O projeto de lei que altera o licenciamento ambiental e regula atividades econômicas será votado no Senado nesta quarta-feira. Após 17 anos na Câmara, onde foi aprovado em 2021, o texto enfrenta críticas severas de especialistas, que alertam para o risco de colapso da Amazônia. O desmatamento na região já atinge 18%, próximo do limite crítico de 20% a 25%.
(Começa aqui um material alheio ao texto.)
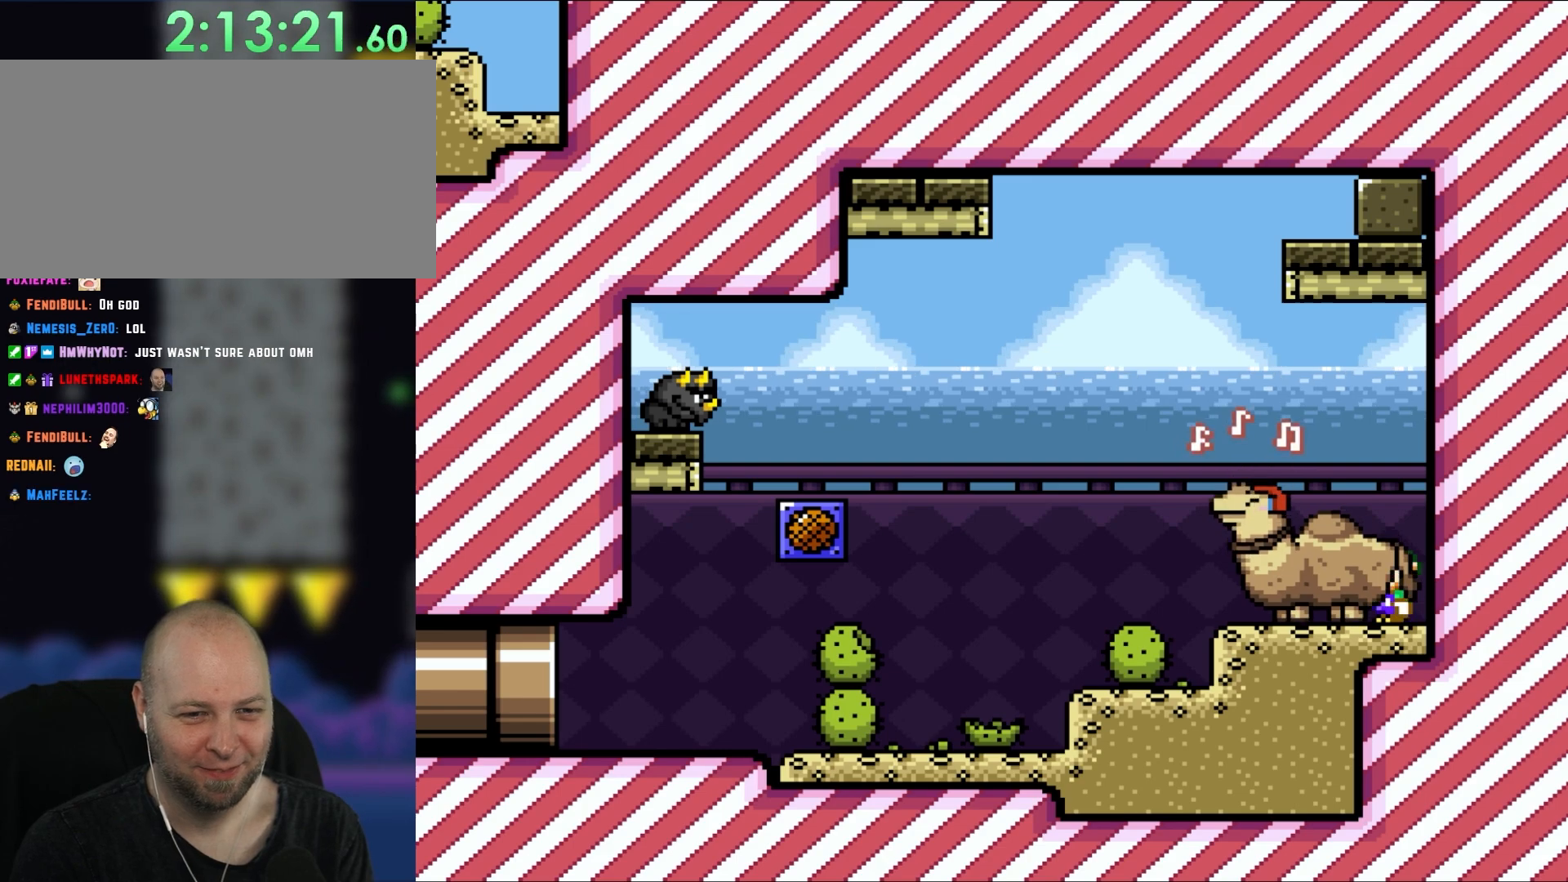
{"buttons": [], "events": [[367, "DPAD_UP", "down"], [500, "DPAD_UP", "up"]]}
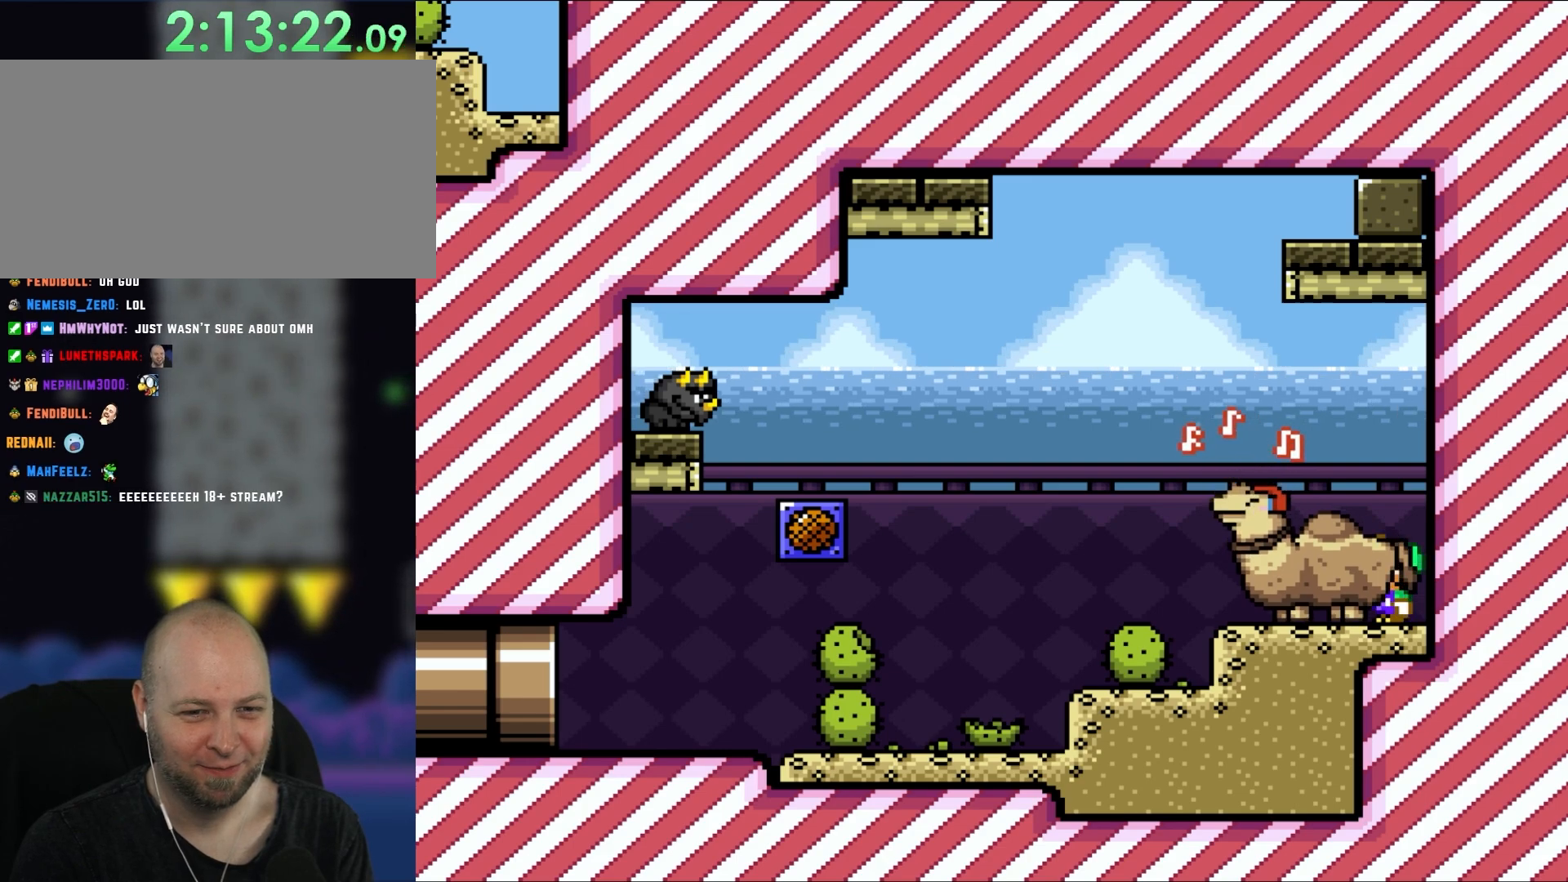
{"buttons": [], "events": [[67, "DPAD_UP", "down"], [167, "DPAD_UP", "up"], [267, "DPAD_UP", "down"], [333, "DPAD_UP", "up"], [433, "DPAD_UP", "down"], [500, "DPAD_UP", "up"]]}
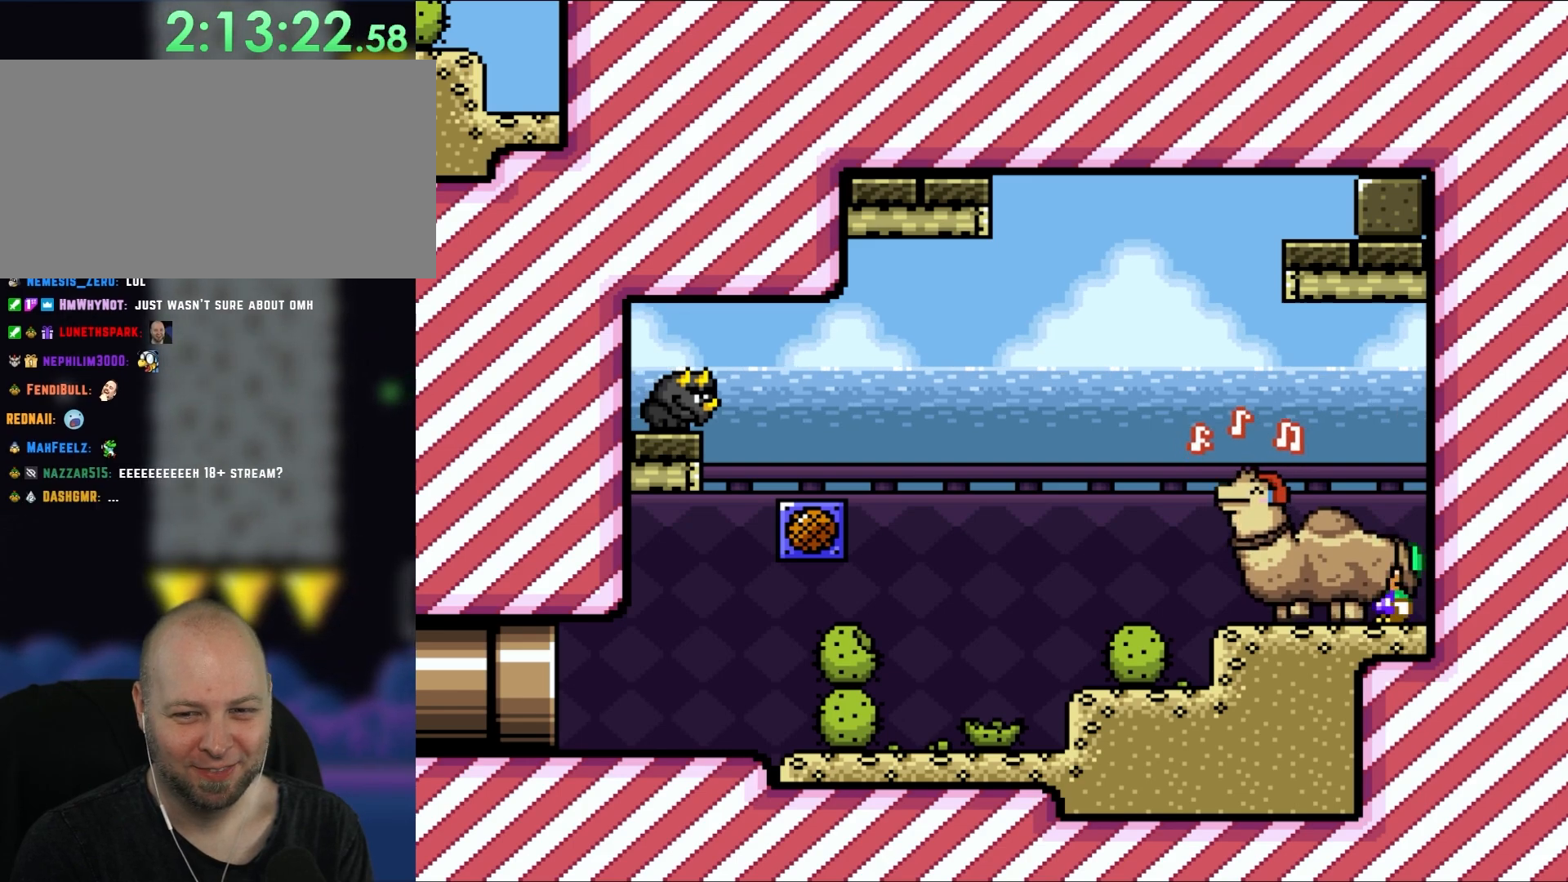
{"buttons": ["DPAD_UP"], "events": [[100, "DPAD_UP", "down"], [167, "DPAD_UP", "up"], [267, "DPAD_UP", "down"], [333, "DPAD_UP", "up"], [433, "DPAD_UP", "down"]]}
Marcos Woortmann, diretor-adjunto do Instituto Democracia e Sustentabilidade, destaca que a nova legislação pode permitir o autolicenciamento, isentando a agropecuária de licenciamento ambiental. Isso significa que projetos como a pavimentação da BR 319, que atravessa a Amazônia, poderiam ser realizados sem análise de impacto, aumentando o risco de desequilíbrio ecológico.
A proposta, segundo o Observatório do Clima, pode agravar a degradação ambiental e ameaçar direitos humanos fundamentais. A nova legislação retira princípios de precaução e prevenção, permitindo que empreendedores se autodeclarem para liberar projetos. Gabriela Nepomuceno, porta-voz do Greenpeace Brasil, ressalta que isso pode criar um “caos legislativo”, com estados competindo para afrouxar regras e atrair investimentos.
Além disso, a proposta diminui a capacidade de fiscalização dos órgãos estatais e isenta a agropecuária de licenciamento, o que pode aumentar a probabilidade de desastres ambientais. A votação no Senado ocorre em um momento crítico, com o Brasil sediando a COP 30, onde a necessidade de um compromisso mais forte com a preservação ambiental é urgente.